LISTED ENTRIES |
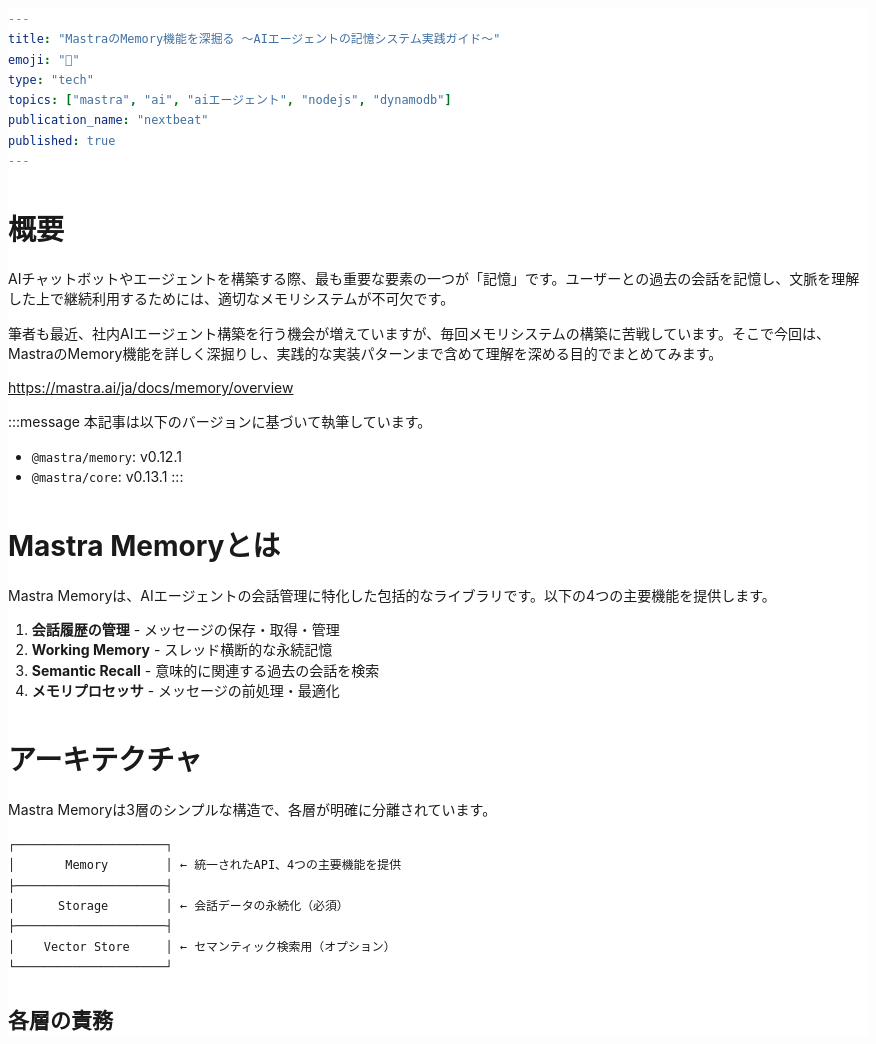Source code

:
 ```yaml
---
title: "MastraのMemory機能を深掘る 〜AIエージェントの記憶システム実践ガイド〜"
emoji: "💬"
type: "tech"
topics: ["mastra", "ai", "aiエージェント", "nodejs", "dynamodb"]
publication_name: "nextbeat"
published: true
---
```



# 概要

AIチャットボットやエージェントを構築する際、最も重要な要素の一つが「記憶」です。ユーザーとの過去の会話を記憶し、文脈を理解した上で継続利用するためには、適切なメモリシステムが不可欠です。

筆者も最近、社内AIエージェント構築を行う機会が増えていますが、毎回メモリシステムの構築に苦戦しています。そこで今回は、MastraのMemory機能を詳しく深掘りし、実践的な実装パターンまで含めて理解を深める目的でまとめてみます。

https://mastra.ai/ja/docs/memory/overview

:::message
本記事は以下のバージョンに基づいて執筆しています。
- `@mastra/memory`: v0.12.1
- `@mastra/core`: v0.13.1
  :::

# Mastra Memoryとは

Mastra Memoryは、AIエージェントの会話管理に特化した包括的なライブラリです。以下の4つの主要機能を提供します。

1.  **会話履歴の管理**  - メッセージの保存・取得・管理
2.  **Working Memory**  - スレッド横断的な永続記憶
3.  **Semantic Recall**  - 意味的に関連する過去の会話を検索
4.  **メモリプロセッサ**  - メッセージの前処理・最適化

# アーキテクチャ

Mastra Memoryは3層のシンプルな構造で、各層が明確に分離されています。

```
┌─────────────────────┐
│       Memory        │ ← 統一されたAPI、4つの主要機能を提供
├─────────────────────┤
│      Storage        │ ← 会話データの永続化（必須）
├─────────────────────┤
│    Vector Store     │ ← セマンティック検索用（オプション）
└─────────────────────┘
```

## 各層の責務
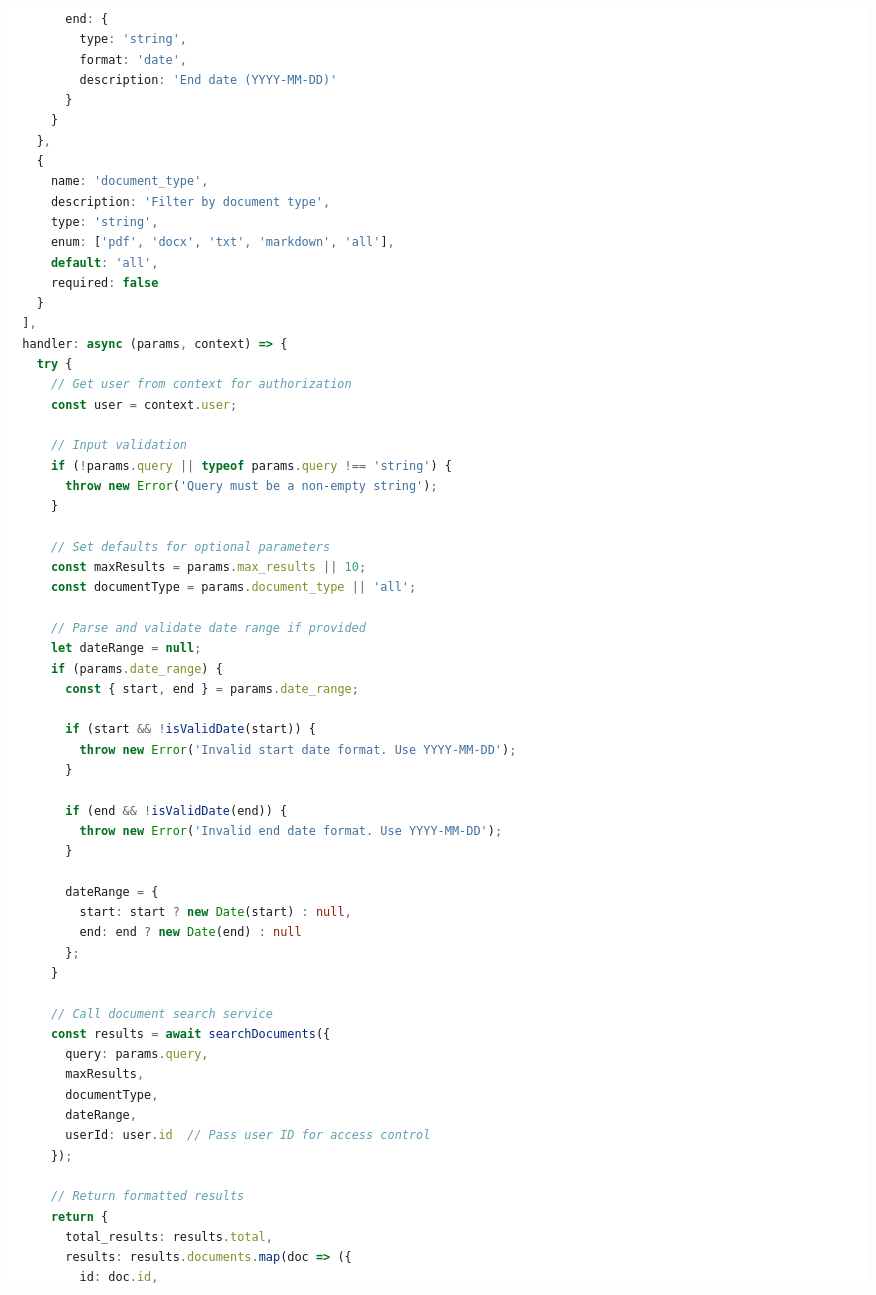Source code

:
 ```typescript
        end: {
          type: 'string',
          format: 'date',
          description: 'End date (YYYY-MM-DD)'
        }
      }
    },
    {
      name: 'document_type',
      description: 'Filter by document type',
      type: 'string',
      enum: ['pdf', 'docx', 'txt', 'markdown', 'all'],
      default: 'all',
      required: false
    }
  ],
  handler: async (params, context) => {
    try {
      // Get user from context for authorization
      const user = context.user;
      
      // Input validation
      if (!params.query || typeof params.query !== 'string') {
        throw new Error('Query must be a non-empty string');
      }
      
      // Set defaults for optional parameters
      const maxResults = params.max_results || 10;
      const documentType = params.document_type || 'all';
      
      // Parse and validate date range if provided
      let dateRange = null;
      if (params.date_range) {
        const { start, end } = params.date_range;
        
        if (start && !isValidDate(start)) {
          throw new Error('Invalid start date format. Use YYYY-MM-DD');
        }
        
        if (end && !isValidDate(end)) {
          throw new Error('Invalid end date format. Use YYYY-MM-DD');
        }
        
        dateRange = {
          start: start ? new Date(start) : null,
          end: end ? new Date(end) : null
        };
      }
      
      // Call document search service
      const results = await searchDocuments({
        query: params.query,
        maxResults,
        documentType,
        dateRange,
        userId: user.id  // Pass user ID for access control
      });
      
      // Return formatted results
      return {
        total_results: results.total,
        results: results.documents.map(doc => ({
          id: doc.id,
```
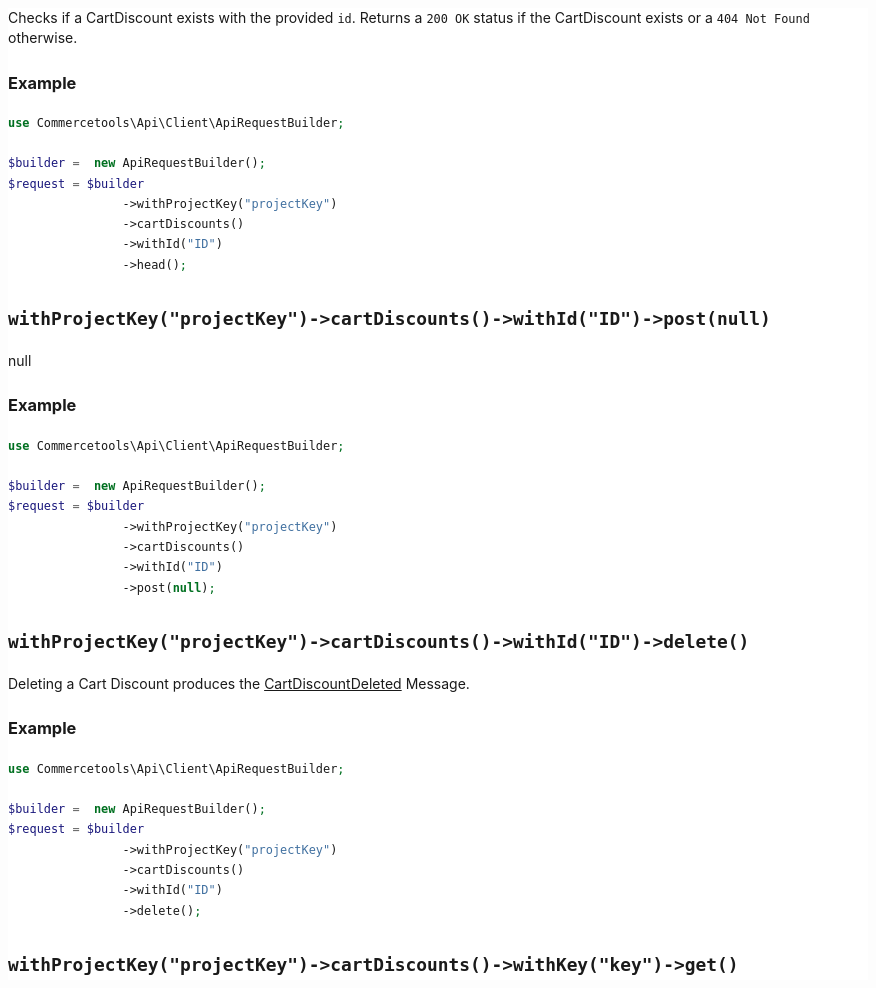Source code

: Checks if a CartDiscount exists with the provided `id`. Returns a `200 OK` status if the CartDiscount exists or a `404 Not Found` otherwise.

### Example
```php
use Commercetools\Api\Client\ApiRequestBuilder;

$builder =  new ApiRequestBuilder();
$request = $builder
                ->withProjectKey("projectKey")
                ->cartDiscounts()
                ->withId("ID")
                ->head();
```
## `withProjectKey("projectKey")->cartDiscounts()->withId("ID")->post(null)`

null

### Example
```php
use Commercetools\Api\Client\ApiRequestBuilder;

$builder =  new ApiRequestBuilder();
$request = $builder
                ->withProjectKey("projectKey")
                ->cartDiscounts()
                ->withId("ID")
                ->post(null);
```
## `withProjectKey("projectKey")->cartDiscounts()->withId("ID")->delete()`

Deleting a Cart Discount produces the [CartDiscountDeleted](ctp:api:type:CartDiscountDeletedMessage) Message.

### Example
```php
use Commercetools\Api\Client\ApiRequestBuilder;

$builder =  new ApiRequestBuilder();
$request = $builder
                ->withProjectKey("projectKey")
                ->cartDiscounts()
                ->withId("ID")
                ->delete();
```
## `withProjectKey("projectKey")->cartDiscounts()->withKey("key")->get()`
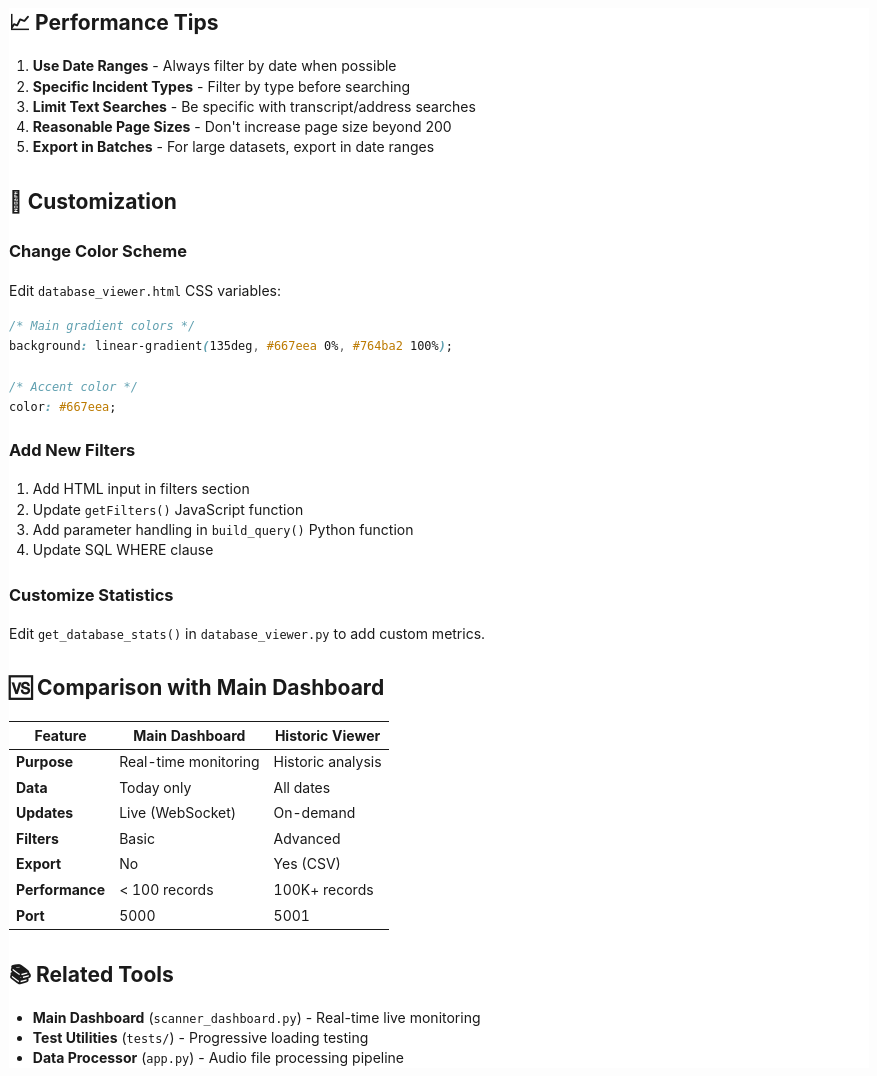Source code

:## 📈 Performance Tips

1. **Use Date Ranges** - Always filter by date when possible
2. **Specific Incident Types** - Filter by type before searching
3. **Limit Text Searches** - Be specific with transcript/address searches
4. **Reasonable Page Sizes** - Don't increase page size beyond 200
5. **Export in Batches** - For large datasets, export in date ranges

## 🎨 Customization

### Change Color Scheme
Edit `database_viewer.html` CSS variables:
```css
/* Main gradient colors */
background: linear-gradient(135deg, #667eea 0%, #764ba2 100%);

/* Accent color */
color: #667eea;
```

### Add New Filters
1. Add HTML input in filters section
2. Update `getFilters()` JavaScript function
3. Add parameter handling in `build_query()` Python function
4. Update SQL WHERE clause

### Customize Statistics
Edit `get_database_stats()` in `database_viewer.py` to add custom metrics.

## 🆚 Comparison with Main Dashboard

| Feature | Main Dashboard | Historic Viewer |
|---------|---------------|-----------------|
| **Purpose** | Real-time monitoring | Historic analysis |
| **Data** | Today only | All dates |
| **Updates** | Live (WebSocket) | On-demand |
| **Filters** | Basic | Advanced |
| **Export** | No | Yes (CSV) |
| **Performance** | < 100 records | 100K+ records |
| **Port** | 5000 | 5001 |

## 📚 Related Tools

- **Main Dashboard** (`scanner_dashboard.py`) - Real-time live monitoring
- **Test Utilities** (`tests/`) - Progressive loading testing
- **Data Processor** (`app.py`) - Audio file processing pipeline
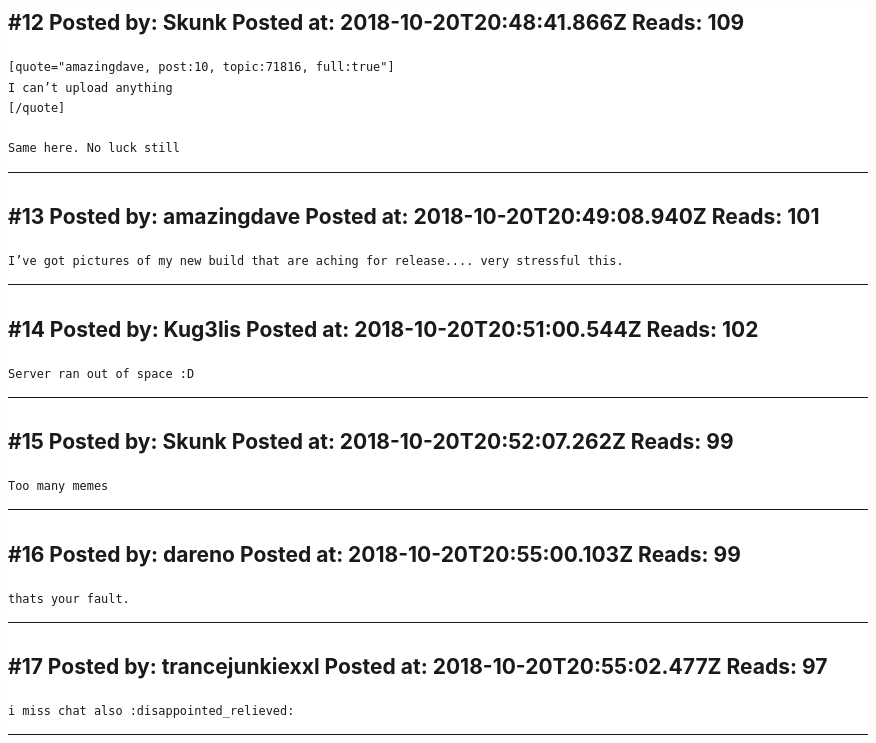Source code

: ## \#12 Posted by: Skunk Posted at: 2018-10-20T20:48:41.866Z Reads: 109

```
[quote="amazingdave, post:10, topic:71816, full:true"]
I can’t upload anything
[/quote]

Same here. No luck still
```

---
## \#13 Posted by: amazingdave Posted at: 2018-10-20T20:49:08.940Z Reads: 101

```
I’ve got pictures of my new build that are aching for release.... very stressful this.
```

---
## \#14 Posted by: Kug3lis Posted at: 2018-10-20T20:51:00.544Z Reads: 102

```
Server ran out of space :D
```

---
## \#15 Posted by: Skunk Posted at: 2018-10-20T20:52:07.262Z Reads: 99

```
Too many memes
```

---
## \#16 Posted by: dareno Posted at: 2018-10-20T20:55:00.103Z Reads: 99

```
thats your fault.
```

---
## \#17 Posted by: trancejunkiexxl Posted at: 2018-10-20T20:55:02.477Z Reads: 97

```
i miss chat also :disappointed_relieved:
```

---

WHAT THE TASK REQUIRES | Every line in the data that holds "user" should be copied out.

ANSWER TO THE PROBLEM |
      // Get user from context for authorization
      const user = context.user;
        userId: user.id  // Pass user ID for access control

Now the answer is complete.